Lesser Evilism and Bad Faith

Posted in Bad Faith, Elections, Media, Politics, Sartre, USA with tags , on January 18, 2012 by Z

Given that this corner of the web is named for Jean-Paul Sartre, I thought it would make sense to take a moment to address the ideas of the man himself.  One of Sartre’s best known and arguably most importnant concepts is that of Bad Faith.  Bad Faith is, at its core, a form of self-deception made possible by the very freedom it denies.  It is the use of freedom (freedom being inescapable) to deceive oneself into believing one is not free, and/or not responsible for a choice.  One of the favorite examples of existentialist philosophy professors is of a young man in occupied France who comes to Sartre to ask for advice: should he join the resistance, or stay at home to take care of his mother?  The young man acts as though he is earnestly seeking advice, but as Sartre points out, the young man is well aware that Sartre himself is a supporter of the resistance.  The young man therefore knows that Sartre will advise him to join the resistance.  He came seeking the advice he wanted in an effort to convince himself that his choice was not his, but Sartre’s.  Had he not wanted to join the resistance, he would have asked for the advice of a collaborator.  The young man has used his freedom to orchestrate a situation in which he can deny his freedom and his own inner knowledge that he has decieved himself.  In Dostoevsky’s Notes From Underground, the protagonist observes that all the works of man have been to convince himself that he is a man and not a piano key (ie that he is free, not determined, in his purpose).  In the case of Bad Faith, it is exactly the opposite; the individual seeks to convince himself that he is not free, but must use his freedom to do so.

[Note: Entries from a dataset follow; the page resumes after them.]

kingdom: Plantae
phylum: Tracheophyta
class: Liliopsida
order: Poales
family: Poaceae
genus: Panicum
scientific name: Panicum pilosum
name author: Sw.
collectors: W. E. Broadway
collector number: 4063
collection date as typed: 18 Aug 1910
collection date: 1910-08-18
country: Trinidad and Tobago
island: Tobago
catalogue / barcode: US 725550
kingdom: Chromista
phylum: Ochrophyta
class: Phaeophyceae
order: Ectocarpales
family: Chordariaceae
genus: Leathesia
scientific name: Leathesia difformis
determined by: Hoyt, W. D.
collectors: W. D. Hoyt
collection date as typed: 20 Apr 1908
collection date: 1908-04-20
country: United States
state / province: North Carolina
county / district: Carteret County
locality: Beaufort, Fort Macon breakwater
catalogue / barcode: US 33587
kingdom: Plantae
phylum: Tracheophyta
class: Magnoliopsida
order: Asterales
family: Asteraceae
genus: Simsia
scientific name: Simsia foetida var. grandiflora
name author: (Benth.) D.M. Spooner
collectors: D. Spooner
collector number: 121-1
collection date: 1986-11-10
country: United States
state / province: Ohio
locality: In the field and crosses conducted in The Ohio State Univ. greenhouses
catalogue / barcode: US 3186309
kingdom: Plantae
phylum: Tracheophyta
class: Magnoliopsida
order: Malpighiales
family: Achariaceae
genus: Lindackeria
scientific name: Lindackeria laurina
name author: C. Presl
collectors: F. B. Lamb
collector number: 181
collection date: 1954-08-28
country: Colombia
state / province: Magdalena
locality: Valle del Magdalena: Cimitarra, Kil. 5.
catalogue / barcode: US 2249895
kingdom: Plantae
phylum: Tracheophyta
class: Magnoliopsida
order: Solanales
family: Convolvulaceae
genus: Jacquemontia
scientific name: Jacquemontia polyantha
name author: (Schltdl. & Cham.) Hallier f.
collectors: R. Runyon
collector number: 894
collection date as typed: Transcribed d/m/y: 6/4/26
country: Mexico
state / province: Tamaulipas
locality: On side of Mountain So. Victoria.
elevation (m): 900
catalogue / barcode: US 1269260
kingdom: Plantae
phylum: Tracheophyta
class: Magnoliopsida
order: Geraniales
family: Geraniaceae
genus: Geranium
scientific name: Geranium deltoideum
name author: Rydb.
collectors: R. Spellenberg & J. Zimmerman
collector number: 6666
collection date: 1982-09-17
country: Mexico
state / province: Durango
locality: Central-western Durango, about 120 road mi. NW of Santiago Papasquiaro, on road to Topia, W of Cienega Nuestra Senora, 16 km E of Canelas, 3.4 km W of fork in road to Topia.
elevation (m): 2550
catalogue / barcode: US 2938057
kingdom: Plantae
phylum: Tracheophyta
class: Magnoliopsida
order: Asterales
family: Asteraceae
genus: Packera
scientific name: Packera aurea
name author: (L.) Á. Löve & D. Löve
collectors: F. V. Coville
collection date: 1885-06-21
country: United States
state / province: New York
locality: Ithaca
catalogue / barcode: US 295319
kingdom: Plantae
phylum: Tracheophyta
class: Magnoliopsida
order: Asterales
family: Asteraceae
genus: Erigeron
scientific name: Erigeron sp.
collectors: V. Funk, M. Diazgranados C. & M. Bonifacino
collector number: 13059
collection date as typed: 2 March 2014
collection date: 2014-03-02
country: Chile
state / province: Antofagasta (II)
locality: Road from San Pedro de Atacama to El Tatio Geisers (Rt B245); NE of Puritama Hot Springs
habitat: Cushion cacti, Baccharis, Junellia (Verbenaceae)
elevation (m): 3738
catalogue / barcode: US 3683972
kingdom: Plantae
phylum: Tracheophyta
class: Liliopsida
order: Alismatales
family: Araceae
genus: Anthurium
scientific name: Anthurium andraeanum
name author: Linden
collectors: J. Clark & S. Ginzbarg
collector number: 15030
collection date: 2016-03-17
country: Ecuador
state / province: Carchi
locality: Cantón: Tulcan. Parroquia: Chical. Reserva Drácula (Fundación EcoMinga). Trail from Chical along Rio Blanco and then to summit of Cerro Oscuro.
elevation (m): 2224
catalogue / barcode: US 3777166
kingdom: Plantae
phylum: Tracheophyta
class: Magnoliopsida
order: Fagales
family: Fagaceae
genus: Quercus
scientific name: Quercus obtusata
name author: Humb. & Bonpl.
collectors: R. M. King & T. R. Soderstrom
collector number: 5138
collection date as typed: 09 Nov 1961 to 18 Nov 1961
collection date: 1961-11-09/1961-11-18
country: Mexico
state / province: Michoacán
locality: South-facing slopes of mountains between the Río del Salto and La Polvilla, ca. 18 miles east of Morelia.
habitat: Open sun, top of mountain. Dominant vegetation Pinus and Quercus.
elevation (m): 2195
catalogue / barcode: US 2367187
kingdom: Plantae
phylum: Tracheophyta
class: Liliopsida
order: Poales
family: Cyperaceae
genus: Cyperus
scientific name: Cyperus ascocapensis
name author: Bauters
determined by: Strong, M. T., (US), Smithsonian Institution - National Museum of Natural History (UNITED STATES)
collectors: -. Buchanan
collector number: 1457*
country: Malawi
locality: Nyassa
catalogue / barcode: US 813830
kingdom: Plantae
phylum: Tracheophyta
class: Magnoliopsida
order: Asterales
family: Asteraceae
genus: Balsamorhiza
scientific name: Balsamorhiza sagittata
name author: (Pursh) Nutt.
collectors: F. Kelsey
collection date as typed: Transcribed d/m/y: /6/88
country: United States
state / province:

If anyone reads the above and immediately thinks “Hey, that sounds a lot like the “lesser evilism” that characterizes American elections,” guess what – you’re exactly correct.  Lesser evilism, along with all the faux concern and hand wringing attached to it by the mainstream media, is a national exercise in Bad Faith.  By engaging in lesser evilism, we engage a two party duopoly that does not have our interests in mind.  This by itself is not Bad Faith; we even acknowledge the inadequacy of the two party system by noting that we seek the lesser evil.  There is no pretension that we are doing the right thing.  No, this practice becomes Bad Faith because by engaging in it, we implicitly deny that there are choices outside of the established system.  Acting on this self-imposed denial, we then throw our hands in the air and proclaim “Well, what can you do?”  We get to “admit” that the system is flawed, which only helps us convince ourselves that we have no choice but to go along.  Of course we have no choice, right?  If we did, clearly we wouldn’t choose evil at all!  We’ve constructed a national self deception by choosing to heed the advice, both explicit and implicit, of a system that offers us only evil options.  We act in Bad Faith just like Sartre’s young friend.  We use our inescapable freedom in an attempt to deny that we are free and responsible for the walking garbage for which we vote, then we refuse to admit it.  This is like asking a loan shark for financial advice, getting your legs broken when you can’t repay the loan he advised you to take, then asking him for another loan because he told you there was nowhere else to go.  Most people would easily recognize this as the behavior of a total moron, but in election years it’s “pragmatism.”  This is, of course, exactly the behavior our political elite loves to see.  How else can we maintain a plutocratic oligarchy in the skin of a representative government?